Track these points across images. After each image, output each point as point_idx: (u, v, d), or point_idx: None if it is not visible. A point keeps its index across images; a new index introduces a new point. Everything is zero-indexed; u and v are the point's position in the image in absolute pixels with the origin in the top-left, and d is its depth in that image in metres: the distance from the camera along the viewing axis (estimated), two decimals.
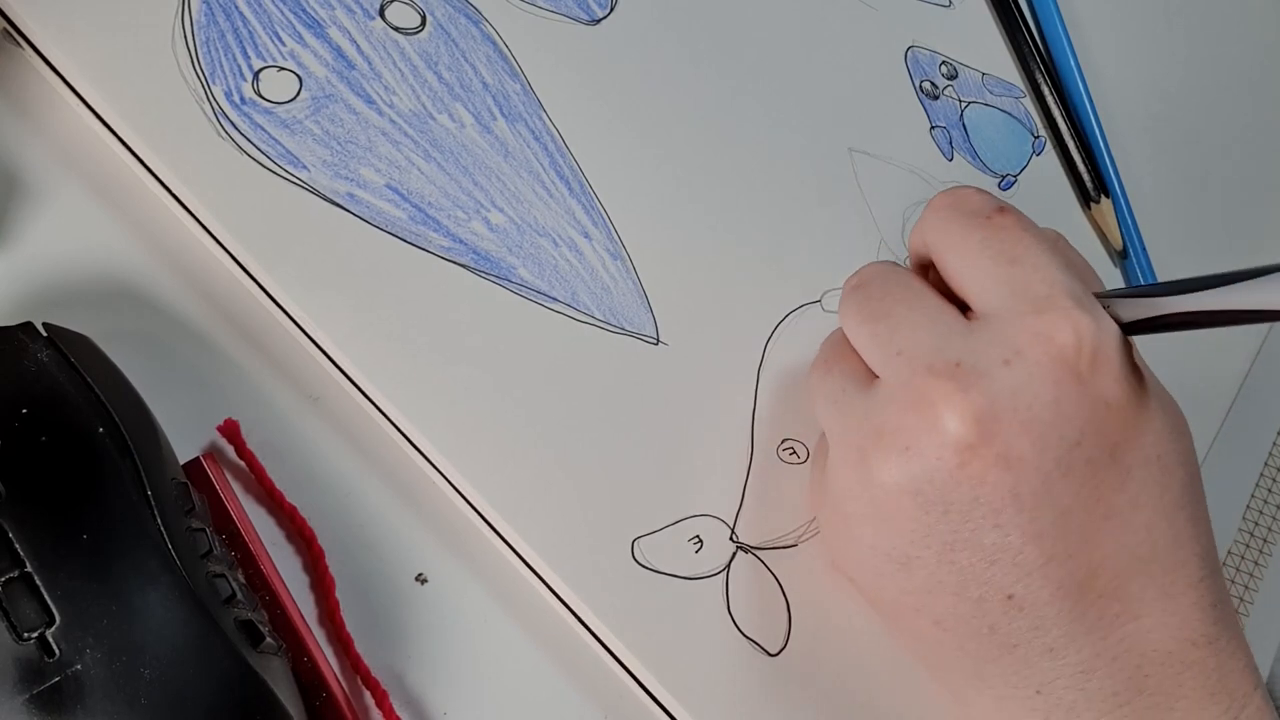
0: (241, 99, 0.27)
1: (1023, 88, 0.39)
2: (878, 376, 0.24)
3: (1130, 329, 0.23)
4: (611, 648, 0.26)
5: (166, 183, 0.26)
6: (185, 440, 0.25)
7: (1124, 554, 0.23)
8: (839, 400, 0.25)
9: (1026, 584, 0.23)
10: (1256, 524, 0.38)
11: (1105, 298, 0.24)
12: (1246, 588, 0.37)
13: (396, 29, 0.29)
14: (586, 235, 0.29)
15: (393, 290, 0.27)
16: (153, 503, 0.21)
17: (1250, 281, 0.21)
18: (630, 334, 0.29)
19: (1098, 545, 0.23)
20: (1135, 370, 0.23)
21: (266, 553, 0.25)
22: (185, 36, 0.27)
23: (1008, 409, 0.22)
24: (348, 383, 0.26)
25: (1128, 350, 0.23)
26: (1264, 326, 0.39)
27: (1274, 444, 0.40)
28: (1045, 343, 0.22)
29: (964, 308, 0.24)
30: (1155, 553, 0.23)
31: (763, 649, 0.27)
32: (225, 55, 0.27)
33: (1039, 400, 0.22)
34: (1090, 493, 0.22)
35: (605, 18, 0.32)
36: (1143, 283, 0.36)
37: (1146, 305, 0.23)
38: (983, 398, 0.22)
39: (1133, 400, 0.23)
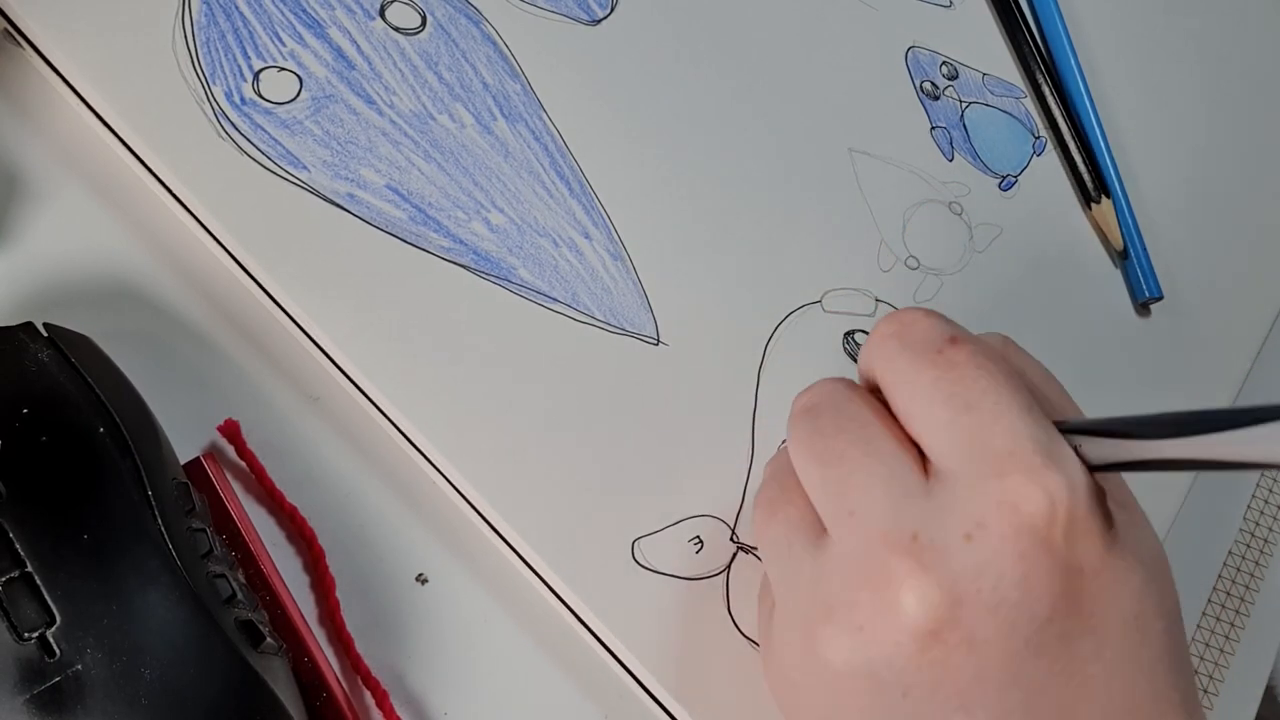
0: (242, 99, 0.27)
1: (1023, 88, 0.38)
2: (826, 529, 0.22)
3: (1101, 468, 0.21)
4: (611, 648, 0.26)
5: (167, 183, 0.26)
6: (185, 440, 0.25)
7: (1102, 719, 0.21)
8: (785, 556, 0.23)
9: None
10: (1257, 524, 0.38)
11: (1074, 433, 0.21)
12: (1247, 588, 0.37)
13: (397, 29, 0.29)
14: (587, 235, 0.29)
15: (393, 290, 0.27)
16: (153, 503, 0.21)
17: (1241, 431, 0.18)
18: (630, 334, 0.29)
19: (1073, 717, 0.21)
20: (1109, 522, 0.21)
21: (267, 553, 0.25)
22: (185, 37, 0.27)
23: (971, 591, 0.20)
24: (348, 383, 0.26)
25: (1102, 503, 0.21)
26: (1263, 329, 0.39)
27: None
28: (1010, 513, 0.20)
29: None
30: (1135, 714, 0.21)
31: None
32: (225, 55, 0.27)
33: (1005, 579, 0.20)
34: (1064, 667, 0.20)
35: (605, 18, 0.32)
36: (1142, 284, 0.36)
37: (1122, 449, 0.20)
38: (944, 578, 0.20)
39: (1108, 561, 0.20)
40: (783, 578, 0.23)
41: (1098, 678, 0.21)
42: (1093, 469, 0.21)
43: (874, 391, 0.24)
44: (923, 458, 0.22)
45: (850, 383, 0.24)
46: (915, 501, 0.21)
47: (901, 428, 0.22)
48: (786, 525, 0.23)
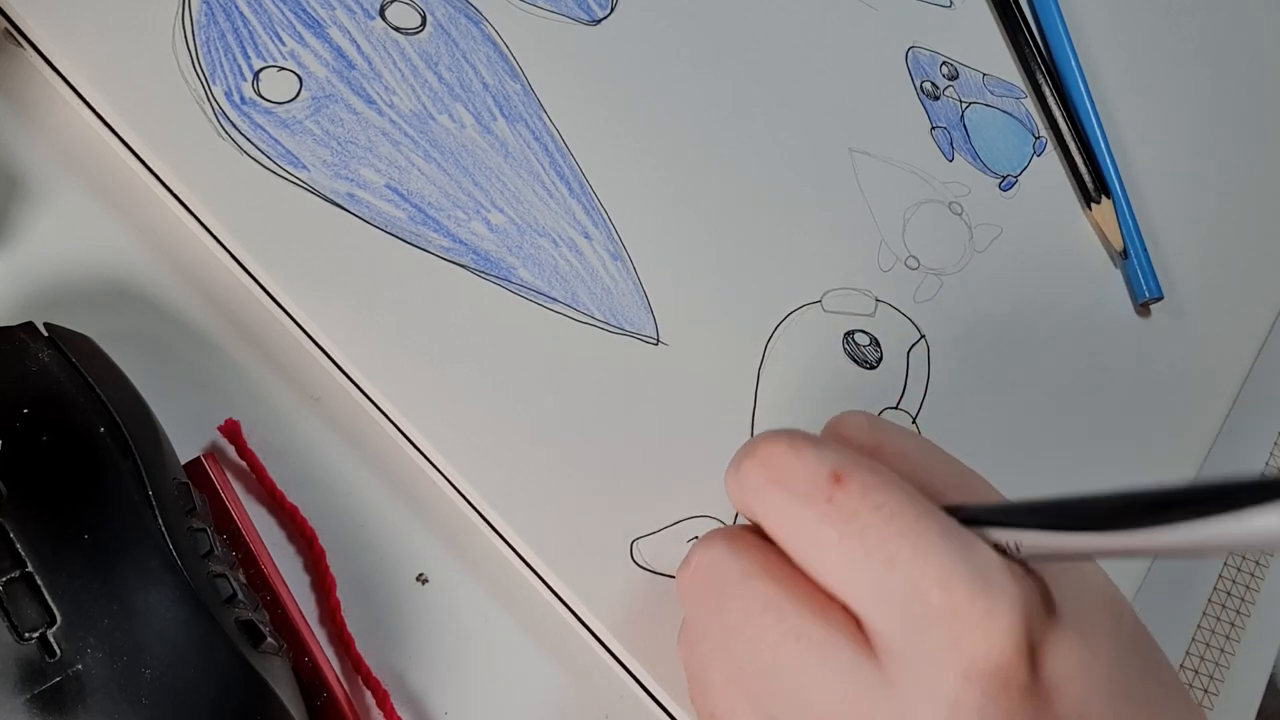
0: (242, 99, 0.27)
1: (1024, 88, 0.38)
2: None
3: (1032, 559, 0.20)
4: (611, 648, 0.26)
5: (167, 183, 0.26)
6: (186, 440, 0.25)
7: None
8: None
9: None
10: None
11: (990, 524, 0.20)
12: (1248, 588, 0.37)
13: (397, 29, 0.29)
14: (587, 235, 0.29)
15: (393, 290, 0.27)
16: (154, 503, 0.21)
17: (1199, 522, 0.15)
18: (630, 334, 0.29)
19: None
20: (1052, 605, 0.20)
21: (267, 553, 0.25)
22: (185, 36, 0.27)
23: None
24: (348, 383, 0.26)
25: (1048, 600, 0.20)
26: (1263, 329, 0.39)
27: (1274, 444, 0.40)
28: (977, 678, 0.19)
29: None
30: None
31: None
32: (225, 55, 0.27)
33: None
34: None
35: (606, 18, 0.32)
36: (1142, 284, 0.36)
37: (1060, 542, 0.18)
38: None
39: (1074, 655, 0.19)
40: None
41: None
42: (1025, 560, 0.20)
43: (757, 530, 0.22)
44: (848, 613, 0.20)
45: (732, 546, 0.22)
46: (877, 695, 0.20)
47: (810, 582, 0.21)
48: None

|---|

▸ About this exercise
Transcribe exactly, please, the lines between the start of the records above and the line holding "19: (1098, 545, 0.23)", counting both of those lines and omitting pictures.

▸ Exercise output
Track these points across images. After each image, output each point as point_idx: (u, v, d), or point_idx: None if it is not visible. A point keeps its index across images; a new index introduces a new point. Everything is zero-indexed; u and v are the point's position in the image in absolute pixels with the origin in the top-left, and d is its depth in that image in metres: the distance from the camera along the viewing axis (estimated), two decimals.
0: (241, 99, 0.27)
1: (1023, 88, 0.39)
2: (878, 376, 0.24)
3: (1130, 329, 0.23)
4: (611, 648, 0.26)
5: (166, 183, 0.26)
6: (185, 440, 0.25)
7: (1124, 554, 0.23)
8: (839, 400, 0.25)
9: (1026, 584, 0.23)
10: (1256, 524, 0.38)
11: (1105, 298, 0.24)
12: (1246, 588, 0.37)
13: (396, 29, 0.29)
14: (586, 235, 0.29)
15: (393, 290, 0.27)
16: (153, 503, 0.21)
17: (1250, 281, 0.21)
18: (630, 334, 0.29)
19: (1098, 545, 0.23)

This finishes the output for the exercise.